Educational Stipend - Taxable Income? Medi-Cal/Medicaid Disqualifying?


Nov 1, 2012
I received an educational stipend to do research this summer (we have a required research project to receive our PharmD). It was for around $6,000.

1) Does it count as taxable income? See below for relevant tax code.

2) Will it count as income toward my trying to qualify for Medi-Cal (CA version of Medicaid)? It it does, I think I will not qualify.

The 1986 Tax Reform Act amended Section 117 of the Federal Internal Revenue Code by making all graduate student salary payments and most of the stipend payments fully taxable income; however, qualified fee and tuition awards remain non-taxable income. (See description of qualified education expenses below).

California tax law follows federal law for the taxability of graduate awards. For more information, refer to IRS Publication 970, Tax Benefits for Education

Students are advised to retain stipend information, payroll wage information, as well as receipts and documents that show the total amount of your support and qualifying educational expenses.

Note that the tax year (calendar year) and the academic year are different. Income received during the calendar year should be reported on that year's tax return.



All stipend payments are considered taxable income except any amount used on course-related expenses, such as qualified tuition/fees, books, supplies, and equipment that are required of all students in your course of instruction.

No W-2 or 1099 Form is issued.

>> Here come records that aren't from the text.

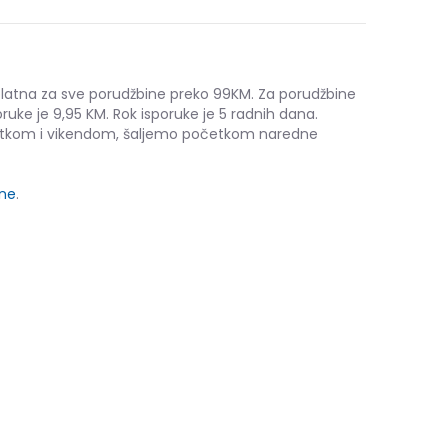
platna za sve porudžbine preko 99KM. Za porudžbine
ruke je 9,95 KM. Rok isporuke je 5 radnih dana.
etkom i vikendom, šaljemo početkom naredne
ine
.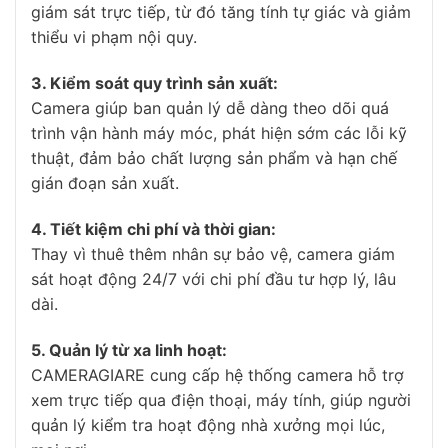
giám sát trực tiếp, từ đó tăng tính tự giác và giảm
thiểu vi phạm nội quy.
3. Kiểm soát quy trình sản xuất:
Camera giúp ban quản lý dễ dàng theo dõi quá
trình vận hành máy móc, phát hiện sớm các lỗi kỹ
thuật, đảm bảo chất lượng sản phẩm và hạn chế
gián đoạn sản xuất.
4. Tiết kiệm chi phí và thời gian:
Thay vì thuê thêm nhân sự bảo vệ, camera giám
sát hoạt động 24/7 với chi phí đầu tư hợp lý, lâu
dài.
5. Quản lý từ xa linh hoạt:
CAMERAGIARE cung cấp hệ thống camera hỗ trợ
xem trực tiếp qua điện thoại, máy tính, giúp người
quản lý kiểm tra hoạt động nhà xưởng mọi lúc,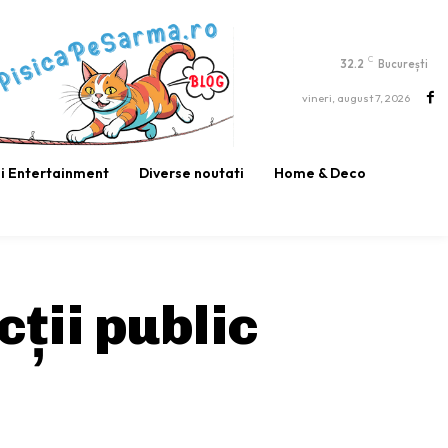
C
32.2
București
vineri, august 7, 2026
si Entertainment
Diverse noutati
Home & Deco
cții public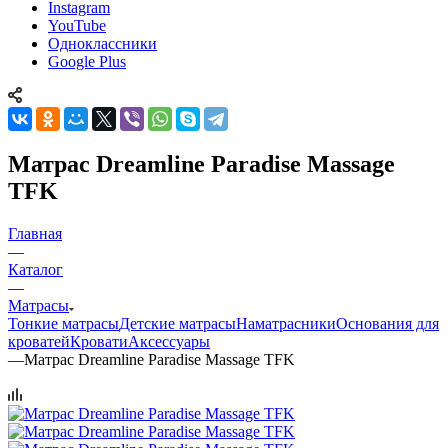
Instagram
YouTube
Одноклассники
Google Plus
Матрас Dreamline Paradise Massage
TFK
Главная
—
Каталог
—
Матрасы
Тонкие матрасы
Детские матрасы
Наматрасники
Основания для
кроватей
Кровати
Аксессуары
—
Матрас Dreamline Paradise Massage TFK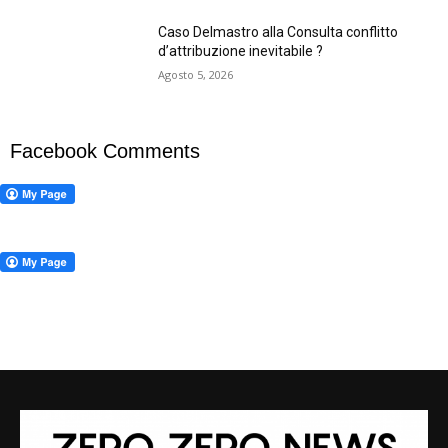
Caso Delmastro alla Consulta conflitto
d’attribuzione inevitabile ?
Agosto 5, 2026
Facebook Comments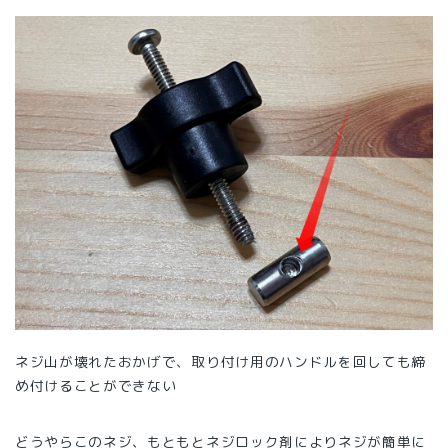
ネジ山が壊れたおかげで、取り付け用のハンドルを回しても締
め付けることができない
どうやらこのネジ、もともとネジロック剤によりネジが簡単に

Students must report the taxable amount on your tax return.

Qualified education expenses for the purposes of tax-free stipends, scholarships and fellowships

include: Tuition and fees required to enroll at or attend an eligible educational institution, and course-related expenses, such as fees, books, supplies, and equipment that are required for the courses at the eligible educational institution. These items must be required of all students in your course of instruction.

Qualified education expenses do not include amounts paid for: insurance, medical expenses (including student health fees), room and board, transportation, or similar personal, living, or family expenses. This is true even if the amount must be paid to the institution as a condition of enrollment or attendance.


7+ Year Member
Aug 6, 2011
I received a research stipend in undergrad and was considered an employee of the school. My stipend was taxed and was put on a W2 like any other taxable wage. Unless it's like a credit to tuition or some form of scholarship you'll likely have to report it as wages earned.